Chinese Peasants, Logic, and Poker

Mathematics, Strategy

September 28, 2007

There is a classic logical fallacy, the Emperor’s nose fallacy, that all poker players need to be aware of because it appears so often in poker reasoning (especially in poker books and forums) and has become increasingly common of late.

According to legend, there was a Chinese peasant who wanted to know how long the Emperor’s nose was. However, law forbid him from going to court and gazing on the royal beak directly. So instead he asked everyone he knew how long the emperor’s nose was, and averaged the answers. He was very proud of the result – being the average of so many answers, it must be highly accurate. It even had nice properties of numerical stability – it wasn’t heavily influenced by any one person’s response. As such, the peasant was very surprised and felt more than a little silly when the emperor traveled through the village and his nose bore no resemblance to the averaged result.

The point of this, of course, is that averaging numerous inaccurate values gives you an accurate value if and only if the inaccurate values are distributed such that their mean is in fact the accurate value. In the peasant’s case, since everyone he asked was as ignorant of the Emperor’s nose as he was, there was no such guarantee, and his result was worthless no matter how many people he asked.

This fallacy usually shows up in poker when reasoning using hand ranges. Here, you calculate the odds you would have of winning against each candidate hand, and then average. However, what you should know is that this average is inaccurate unless the candidate hand range more or less brackets (In terms of odds) the actual hand he has. You would hope this is the case, but often it is not.

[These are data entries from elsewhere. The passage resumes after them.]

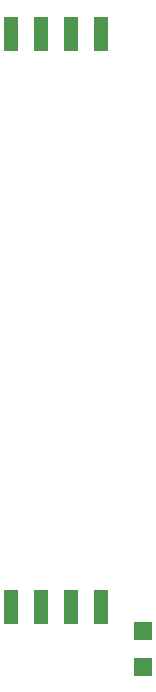
<source format=gtp>
G04*
G04 #@! TF.GenerationSoftware,Altium Limited,Altium Designer,21.9.2 (33)*
G04*
G04 Layer_Color=8421504*
%FSTAX24Y24*%
%MOIN*%
G70*
G04*
G04 #@! TF.SameCoordinates,7D792EBD-1CCB-4A66-8B02-D1F74A79ED49*
G04*
G04*
G04 #@! TF.FilePolarity,Positive*
G04*
G01*
G75*
%ADD13R,0.0512X0.1161*%
%ADD14R,0.0630X0.0591*%
D13*
X06575Y013641D02*
D03*
X06675D02*
D03*
X06775D02*
D03*
X06875D02*
D03*
Y032759D02*
D03*
X06775D02*
D03*
X06675D02*
D03*
X06575D02*
D03*
D14*
X07015Y011659D02*
D03*
Y012841D02*
D03*
M02*

</source>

In particular, when someone tries to use a “sufficiently large” hand range for villain, they are usually able to add only more weak hands, because all hands up to the nuts have already been included in the range. And as such, as the range is expanded, your “average” odds inevitably improve. You might think that, by averaging more hands, the result becomes more accurate, but instead it just becomes more optimistic. By following this line of reasoning you can almost always find a call in any scenario where the fundamental theorem says you should fold. In other words, it’s nothing more than a very mathematically complicated justification for calling station behavior.

Moral of the story: beware hand range math, and be doubly concerned about a wide range, and be triply concerned when someone widens the range to find a call. Like that Chinese peasant, you’ll feel pretty silly when villain flips over the solid hand you should have known he had. We’ll talk about how to do hand range math correctly in a future article.